Finally, there was the bomber himself: Akbarzhon Dzhalilov, 22, a member of the Uzbek minority in the troubled city of Osh, in southern Kyrgyzstan, who came to St. Petersburg six years ago after obtaining Russian citizenship through his father.

He blossomed into a car mechanic. About the only signs of radicalization were a few links to Islamist websites on his social media pages, and one source told Interfax that he seemed to have returned from a rare visit home in February a changed man — sullen and withdrawn.

How he became radicalized — yet another in a line of lone wolves that have left a bloody trail around the globe — is part of the investigation. His father and mother arrived in St. Petersburg on Wednesday to identify the body and to speak with investigators. “I do not believe it,” was all the mother told reporters upon arrival, according to Interfax.

The names of the deceased have dribbled out slowly; the list was still incomplete by Wednesday morning, and the families were supposed to begin receiving their remains later in the day. Their relatives, as well as the injured, were mostly being shielded from public view at the various hospitals to which they were admitted. Dozens remained hospitalized.

▸ **WORK ITEM**: Copy the excerpt about the St. Petersburg bomber word for word, from "How he became" up to and including "according to Interfax.".

▸ **EXCERPTED RECORDS**:
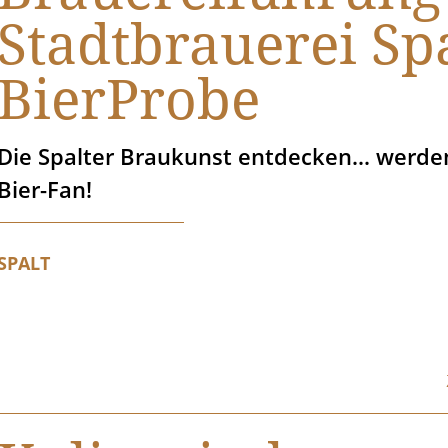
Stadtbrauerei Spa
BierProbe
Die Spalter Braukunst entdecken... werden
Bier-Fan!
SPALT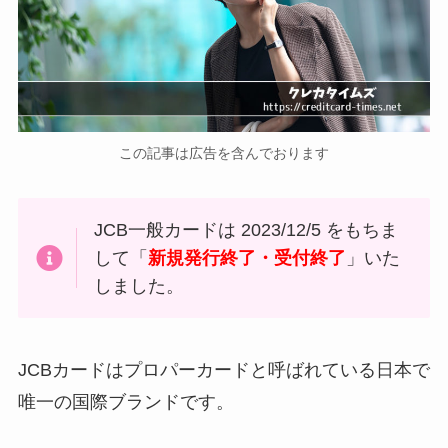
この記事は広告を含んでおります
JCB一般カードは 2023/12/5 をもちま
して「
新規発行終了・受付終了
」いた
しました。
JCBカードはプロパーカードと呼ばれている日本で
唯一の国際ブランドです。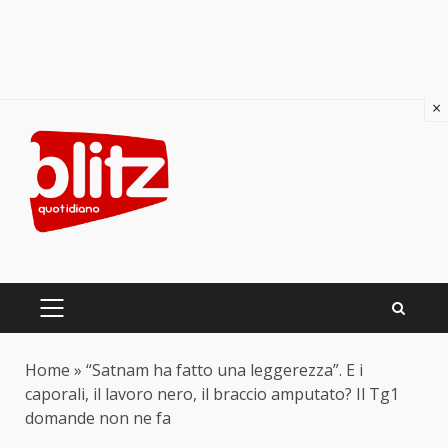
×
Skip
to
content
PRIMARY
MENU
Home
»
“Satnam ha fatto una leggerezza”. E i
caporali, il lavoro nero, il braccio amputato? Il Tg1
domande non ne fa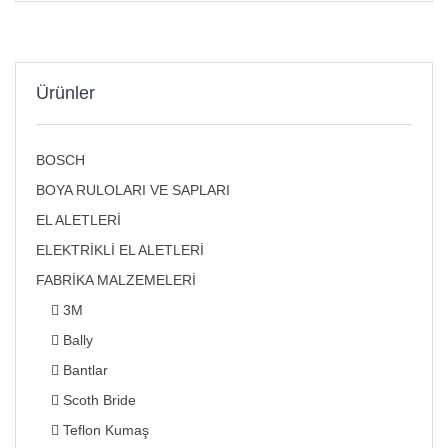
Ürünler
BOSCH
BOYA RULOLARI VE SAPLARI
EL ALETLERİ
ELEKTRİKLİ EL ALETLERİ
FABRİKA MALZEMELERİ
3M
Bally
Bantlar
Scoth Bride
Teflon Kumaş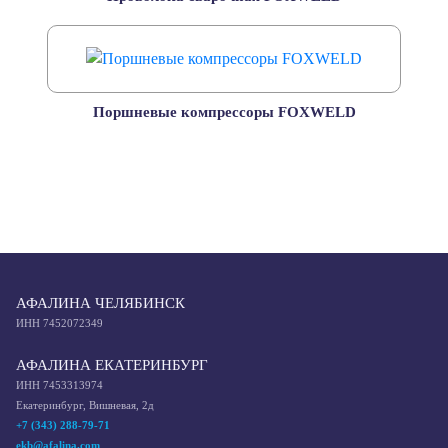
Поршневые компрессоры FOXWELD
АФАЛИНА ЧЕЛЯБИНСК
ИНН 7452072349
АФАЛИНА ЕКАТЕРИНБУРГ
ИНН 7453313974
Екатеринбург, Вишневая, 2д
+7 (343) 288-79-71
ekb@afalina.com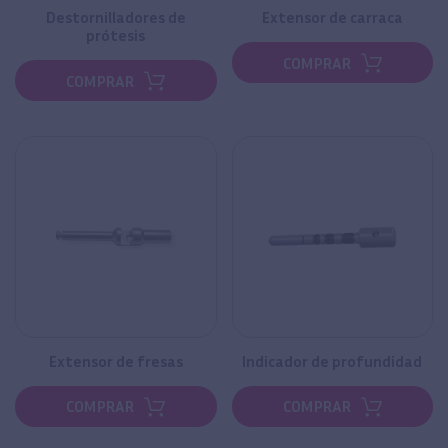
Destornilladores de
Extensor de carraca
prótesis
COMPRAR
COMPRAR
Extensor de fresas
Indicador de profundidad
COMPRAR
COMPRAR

▸ **ANSWER BELOW**:
How he became radicalized — yet another in a line of lone wolves that have left a bloody trail around the globe — is part of the investigation. His father and mother arrived in St. Petersburg on Wednesday to identify the body and to speak with investigators. “I do not believe it,” was all the mother told reporters upon arrival, according to Interfax.